Manual Installation

If you wish to install HATCHet directly from this repository, the steps are a bit more involved.

Note that the complexity of manual installation is largely because the compute-cn step (determination of allele-specific copy numbers) of the HATCHet pipeline uses custom-written C++11 code that uses the Gurobi optimizer. If you do not have a valid Gurobi license (though it is easily available for users in academia), then the C++ parts of HATCHet do not necessarily need to be compiled, and you can read the Compiling HATCHet without the built-in Gurobi optimizer section of this page.

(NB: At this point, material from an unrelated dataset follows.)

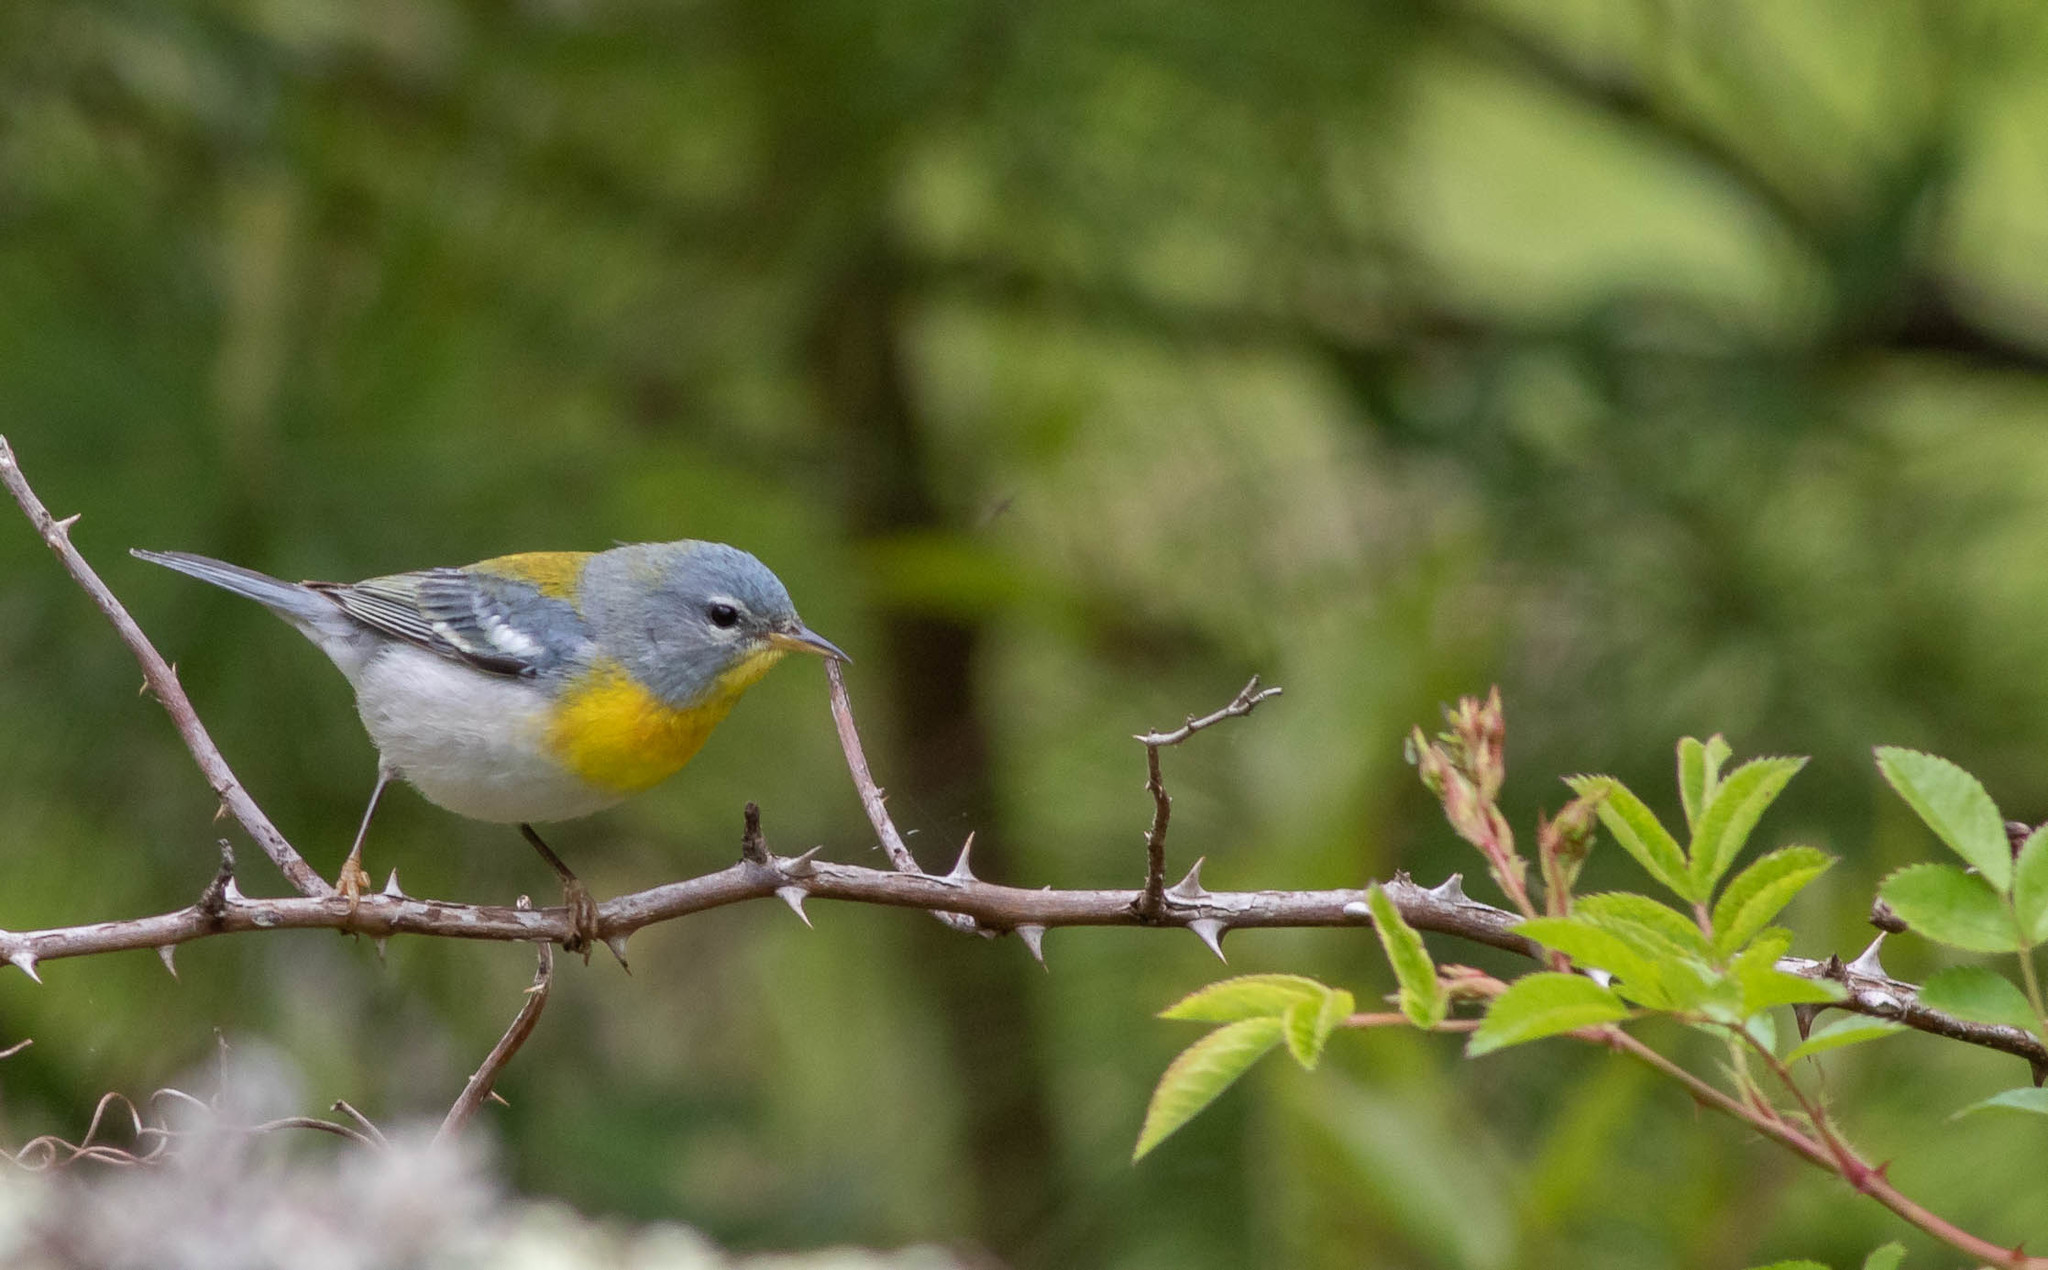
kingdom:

Compiling HATCHet with the built-in Gurobi optimizer

The core optimization module of HATCHet is written in C++11 and thus requires a modern C++ compiler (GCC >= 4.8.1, or Clang). As long as you have a recent version of GCC or Clang installed, setuptools should automatically be able to download a recent version of cmake and compile the Hatchet code into a working package.

The installation process can be broken down into the following steps:

  1. Get Gurobi (v9.0.2)

    The coordinate-method applied by HATCHet is based on several integer linear programming (ILP) formulations. Gurobi is a commercial ILP solver with two licensing options: (1) a single-host license where the license is tied to a single computer and (2) a network license for use in a compute cluster (using a license server in the cluster). Both options are freely and easily available for users in academia. Download Gurobi for your specific platform.

  2. Set GUROBI_HOME environment variable

    $ export GUROBI_HOME=/path/to/gurobi902
    

    Set GUROBI_HOME to where you download Gurobi. Here XXX is the 3-digit version of gurobi.

  3. Build Gurobi

    $ cd "${GUROBI_HOME}"
    $ cd linux64/src/build/
    $ make
    $ cp libgurobi_c++.a ../../lib
    

    Substitute mac64 for linux64 if using the Mac OSX platform.

  4. Create a new venv/conda environment for Hatchet

    Hatchet is a Python 3 package. Unless you want to compile/install it in your default Python 3 environment, you will want to create either a new Conda environment for Python 3 and activate it:

    conda create --name hatchet python=3.8
    conda activate hatchet
    

    or use virtualenv through pip:

    python3 -m pip virtualenv env
    source env/bin/activate
    
  5. Install basic packages

    It is highly recommended that you upgrade your pip and setuptools versions to the latest, using:

    pip install -U pip
    pip install -U setuptools
    
  6. Build and install HATCHet

    Execute the following commands from the root of HATCHet’s repository.

    $ pip install .
    

    NOTE: If you experience a failure of compilation with an error message like:

    _undefined reference to symbol 'pthread_create@@GLIBC_2.2.5'_.
    

    you may need to set CXXFLAGS to -pthread before invoking the command:

    $ CXXFLAGS=-pthread pip install .
    

    When the compilation process fails or when the environment has special requirements, you may have to manually specify the required paths to Gurobi by following the detailed intructions.

  7. Install required utilities

    For reading BAM files, read counting, allele counting, and SNP calling, you need to install SAMtools, BCFtools, and tabix as well as mosdepth. If you want to perform reference-based phasing, you must also install shapeit, picard, and bgzip. The easiest way to install these is via conda, as all are available from the bioconda channel (except shapeit which is available from channel dranew).

Compiling HATCHet without the built-in Gurobi optimizer

If you wish to use an alternate ILP optimizer, then you do not need a C++ compiler.

In this case, set the HATCHET_BUILD_NOEXT environment variable to 1 (using export HATCHET_BUILD_NOEXT=1), set the environment variable HATCHET_COMPUTE_CN_SOLVER to a Pyomo-supported solver (see the Using a different Pyomo-supported solver section of the README for more details) and proceed directly to step (4) above.